Когда хозяин дома упомянул об эмпи, я спросил его сына:
– Кстати, что это за эмпи у вас в университете?
– А, – сказал он, – эти эмпи пожгли у нас уже три этажа мебели и сейчас жгут четвертый. Они там поставлены охранять несколько сейфов Формозского банка.
– А почему у вас очутились сейфы Формозского банка? – спросил я.
– Потому что когда Формоза оказалась в опасности, то в помещении университета сделали отделение банка и в нескольких комнатах поставили шкафы с ценностями. Сейчас решают, что с ними делать.
– Неужели руководители Формозского банка оказались такими любителями образования, или университетская администрация такой любительницей Формозского банка?
Студент на секунду замялся, а потом сказал:
– Это потому, что и университет и банк контролирует концерн Мицуи, поэтому он и разместил у нас отделение банка – наверное, не было другого помещения.
И я вспомнил, как в своей беседе со студентами выразил опасение, что если они пойдут слишком далеко влево и перестанут быть надежными кадрами для Мицуи, то не может ли вдруг Мицуи в один прекрасный день закрыть университет и разместить у них какие-нибудь цехи своих заводов? Высказывая это гиперболическое предположение, я, конечно, не думал об этом практически, а между тем оказалось, что я был не так уж далек от истины.
В этот же вечер поехали в театр «Симпа». Слово «симпа» значит «новый». Театр «Симпа» был создан в восьмидесятых годах прошлого века кружком либералов, которые через театр пропагандировали свои идеи. Это было сначала вполне политическое предприятие, где разыгрывались политические сценки, устраивалась в полном смысле этого слова живая газета и вообще велась крупная политическая игра.
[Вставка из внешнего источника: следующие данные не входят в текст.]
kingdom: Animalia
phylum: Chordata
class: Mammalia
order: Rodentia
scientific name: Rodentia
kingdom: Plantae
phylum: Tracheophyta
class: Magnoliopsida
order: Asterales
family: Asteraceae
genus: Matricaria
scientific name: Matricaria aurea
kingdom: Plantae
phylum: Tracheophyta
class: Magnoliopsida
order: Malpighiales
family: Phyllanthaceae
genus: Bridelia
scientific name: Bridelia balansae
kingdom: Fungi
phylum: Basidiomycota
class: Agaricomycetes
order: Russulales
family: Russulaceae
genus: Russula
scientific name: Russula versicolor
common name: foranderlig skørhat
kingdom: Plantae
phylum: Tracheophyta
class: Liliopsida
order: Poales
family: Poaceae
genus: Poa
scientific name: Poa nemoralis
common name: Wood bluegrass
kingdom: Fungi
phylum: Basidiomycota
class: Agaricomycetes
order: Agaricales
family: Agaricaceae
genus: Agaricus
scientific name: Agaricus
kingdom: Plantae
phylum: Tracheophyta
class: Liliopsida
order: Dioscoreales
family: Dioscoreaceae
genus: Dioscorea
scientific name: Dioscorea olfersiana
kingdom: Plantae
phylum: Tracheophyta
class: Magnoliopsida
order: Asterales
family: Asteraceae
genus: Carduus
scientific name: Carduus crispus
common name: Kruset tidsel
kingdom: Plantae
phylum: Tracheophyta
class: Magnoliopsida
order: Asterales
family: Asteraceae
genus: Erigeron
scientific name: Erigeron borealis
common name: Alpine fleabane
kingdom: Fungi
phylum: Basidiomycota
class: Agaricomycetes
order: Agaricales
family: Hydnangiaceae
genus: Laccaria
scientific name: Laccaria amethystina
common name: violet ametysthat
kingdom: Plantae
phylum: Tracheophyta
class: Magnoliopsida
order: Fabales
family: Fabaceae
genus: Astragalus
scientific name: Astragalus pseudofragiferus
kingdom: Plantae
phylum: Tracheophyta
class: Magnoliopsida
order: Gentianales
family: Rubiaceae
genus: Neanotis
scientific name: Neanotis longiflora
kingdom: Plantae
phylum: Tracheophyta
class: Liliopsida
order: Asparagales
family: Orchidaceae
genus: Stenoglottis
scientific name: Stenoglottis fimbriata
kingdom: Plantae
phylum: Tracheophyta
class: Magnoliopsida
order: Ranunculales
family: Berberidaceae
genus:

С течением времени «Симпа» потерял этот характер и стал своего рода переходным театром. В нем были использованы многие методы «Кабуки» (условность декораций и характер игры актеров), но пьесы были посвящены более близким временам – самому концу эпохи Токугавы и в особенности началу эпохи Мэйдзи. Значительное место в этих пьесах занимала народная жизнь и жизнь интеллигенции. Стиль пьес был скорее сентиментальный, чем героический, и вообще с точки зрения жанра этот театр можно определить как театр сентиментальный. В театре много эклектического, и сейчас он находится в трудном положении, как человек, слишком долго засидевшийся между двумя стульями. В десятых годах этого века «Симпа» достиг наибольшего расцвета. Существовало четыре крупных труппы, работавших по этой системе, и к этому времени сложился основной репертуар. Сейчас остался всего один театр, на представление которого я поехал.
Смотрели мы пьесу из жизни актеров конца прошлого века, то есть середины эпохи Мэйдзи, пьесу, написанную для той эпохи, но переделанную сейчас заново репертуарной частью театра. Она повествует о том, как живут на свете молодой певец и молодая музыкантша, играющая на сямисэне, как работают, как любят друг друга и как ревнивы друг к другу в области искусства.
Пьеса начинается с их ссоры: он упрекает ее за то, что она плохо играла сегодня. Следует скандал, она убегает. Потом идет сцена их примирения и объяснения в любви; потом снова ссора – уже на почве ревности к богатому ростовщику, ухаживающему за ней. Молодой артист бросает оскорбление в лицо своей возлюбленной, та бросает ему в лицо афишу спектакля, он топчет ее ногами и уходит. Она выходит замуж за ростовщика. Он переходит в плохую труппу, опускается все ниже и ниже, пьянствует.
Однако о них обоих говорят, что они друг без друга не могут ни существовать, ни играть, что он без нее – как коробка без крышки. Наконец, когда он находится на грани полного падения, она, затосковав по своему искусству, приходит к нему, и они начинают репетировать. И вот их первое представление – очень удачное, после чего она говорит своему мужу-ростовщику, что не в состоянии репетировать и играть так редко, что она должна снова всецело отдаться искусству, а если муж запретит, то она разведется с ним. Тогда молодой актер говорит ей, что она разучилась играть, что она сегодня плохо играла. Возникает новая ужасная ссора.
Последняя сцена происходит в какой-то нищей харчевне, молодой актер сидит там со своим другом. Друг недоумевает, за что тот оскорбил актрису: она ведь прекрасно играла. Надо попросить у нее прощения, и она вернется. В ответ на это пьяный артист говорит, что она играла так хорошо, как никогда, но она сказала, что ради искусства разведется, а он за эти годы побывал на дне, видел, что творится с людьми, пожертвовавшими своей жизнью ради искусства, все потерявшими, состарившимися, и не хочет, чтобы она испытала их участь. Друзья сидят за столом и оба плачут. А в это время какая-то бродячая музыкантша проходит за стеной мимо двери и тихо играет на сямисэне. Оба они молча в отчаянии прислушиваются к этим звукам. На этом кончается пьеса.